Phineas wasn't born into a family with an established arcane bloodline. On Zarcorstran this meant much, but living on Demaether, he was unaware of the difference for many years. His father was a fisherman, and his mother a seamstress. The only son among five children, and the youngest, his father doted on him. Many were the days spent in his fathers boat, or on the beach mending nets, cleaning fish, patching sails and working the hard wood from which the sturdy oars were made.
Phineas was dextrous and loved to work with his hands in the warm sun. As a wee young lad he could mend a net faster and with far more expertise than any others twice his age. Smart and quick witted, his father worried only that his small stature and lack of physical strength would make an ill fit to the rough hard profession he would grow up to have. Those worries were not unfounded.
In his 13th year Phineas took ill. At first it appeared to be but a common ailment, but somewhere deep in his body the illness found a weakness in his body and took root there.

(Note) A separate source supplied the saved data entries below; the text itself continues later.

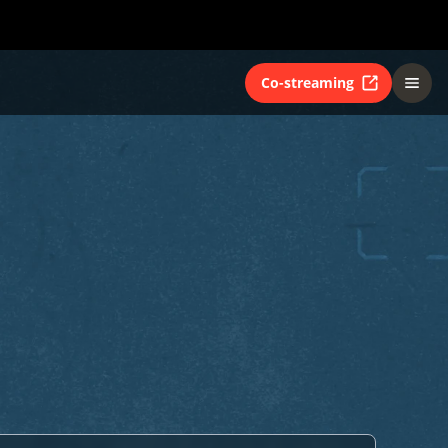
Co-streaming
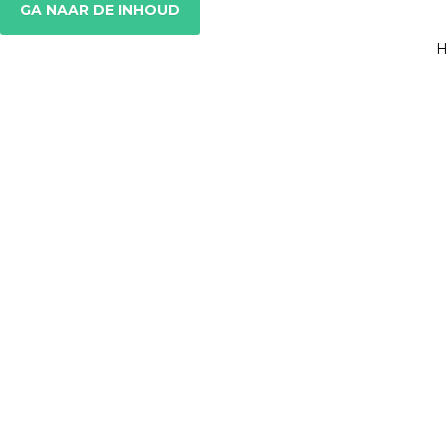
GA NAAR DE INHOUD
H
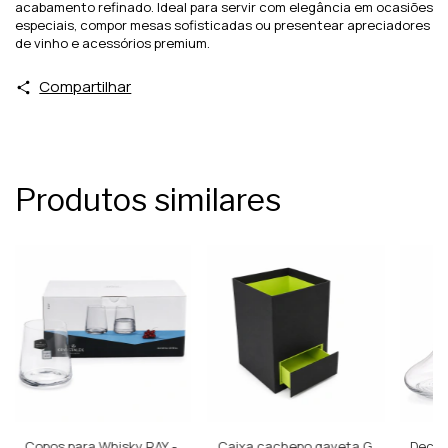
acabamento refinado. Ideal para servir com elegância em ocasiões
especiais, compor mesas sofisticadas ou presentear apreciadores
de vinho e acessórios premium.
Compartilhar
Produtos similares
Copos para Whisky RAY -
Caixa cachepo gaveta G
Decan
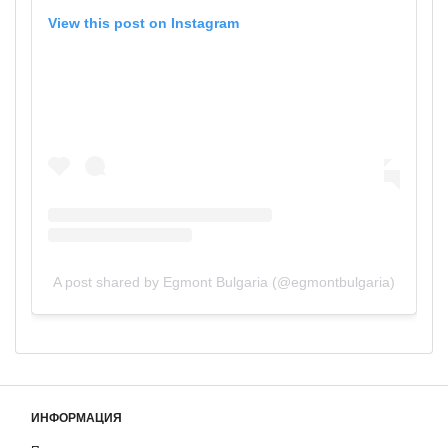
View this post on Instagram
A post shared by Egmont Bulgaria (@egmontbulgaria)
ИНФОРМАЦИЯ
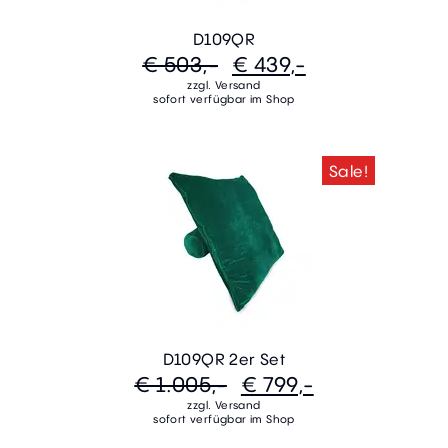
D109QR
€ 503,-
€ 439,-
zzgl. Versand
sofort verfügbar im Shop
Sale!
D109QR 2er Set
€ 1.005,-
€ 799,-
zzgl. Versand
sofort verfügbar im Shop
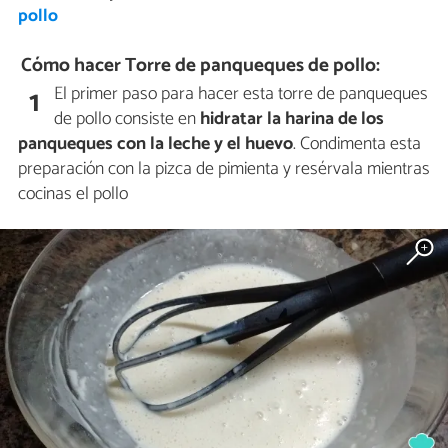
pollo
Cómo hacer Torre de panqueques de pollo:
El primer paso para hacer esta torre de panqueques
1
de pollo consiste en
hidratar la harina de los
panqueques con la leche y el huevo
. Condimenta esta
preparación con la pizca de pimienta y resérvala mientras
cocinas el pollo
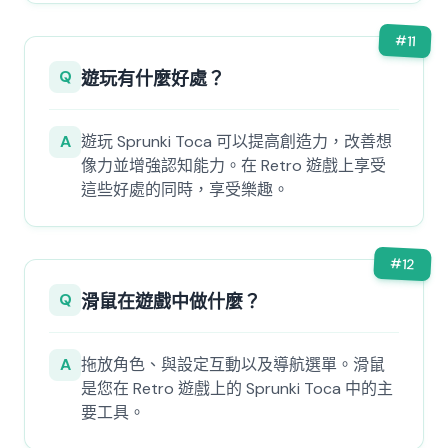
#
11
Q
遊玩有什麼好處？
A
遊玩 Sprunki Toca 可以提高創造力，改善想
像力並增強認知能力。在 Retro 遊戲上享受
這些好處的同時，享受樂趣。
#
12
Q
滑鼠在遊戲中做什麼？
A
拖放角色、與設定互動以及導航選單。滑鼠
是您在 Retro 遊戲上的 Sprunki Toca 中的主
要工具。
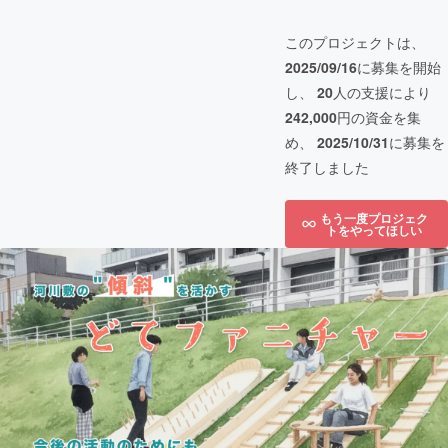
このプロジェクトは、
2025/09/16
に募集を開始
し、
20
人の支援により
242,000
円の資金を集
め、
2025/10/31
に募集を
終了しました
もう一度プロジェク
トをやってほしい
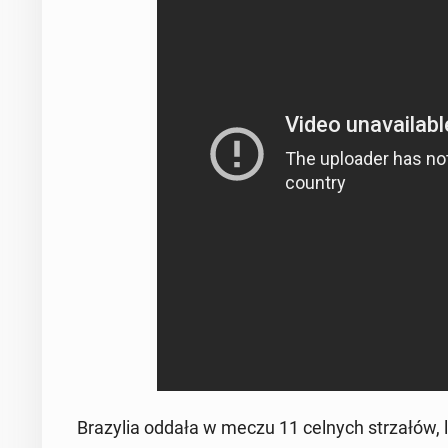
Bra­zy­lia oddała w meczu 11 celnych strza­łów, lec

After many weeks of growing worse, more and more sickly and weak, his father approached a local Mage of no small reputation for help. This woman, by the name Maia, was in the unusual position of owing Phineas's father a large and personal favor, so she consented to have a look at the child.
What she saw grieved her, for she was not as heartless and practical as others of her craft. Phineas's body had withered to that of a small child, his skin was the color of death, and his breath came in ragged gasps. She intone a small spell that would let her learn more of what ailed the child, and to her astonishment found the boy repeating her arcane words precisly, even in his half-conscious state.
She spent days and nights concocting a cure, and delivered it to the family, with one caveat. Phineas would not become a fisherman, he would come to live with her as an apprentice, able to visit the family but nothing more.
Phineas's father was greatly saddened to hear her demands, but accepted so that his son might live. As he grew he saw less and less of his family, who did not understand what he was becoming. He saw his father one last time before leaving the island, shortly after Maia's death. He would remember the sage words his father spoke for many years.
"Ye are always my son, always were, always will be. I don't regret giving ye to the Mage, all those years ago, ev'n though I've not seen ye grow to become a man. I would give ye one thing in advice though lad, a father's love an' parting gift. Wherever ye be, whatever ye do, be a fisherman of ye own dreams, fill yer net with them, and remember where ye came from, so as not to see yerslf as above other men."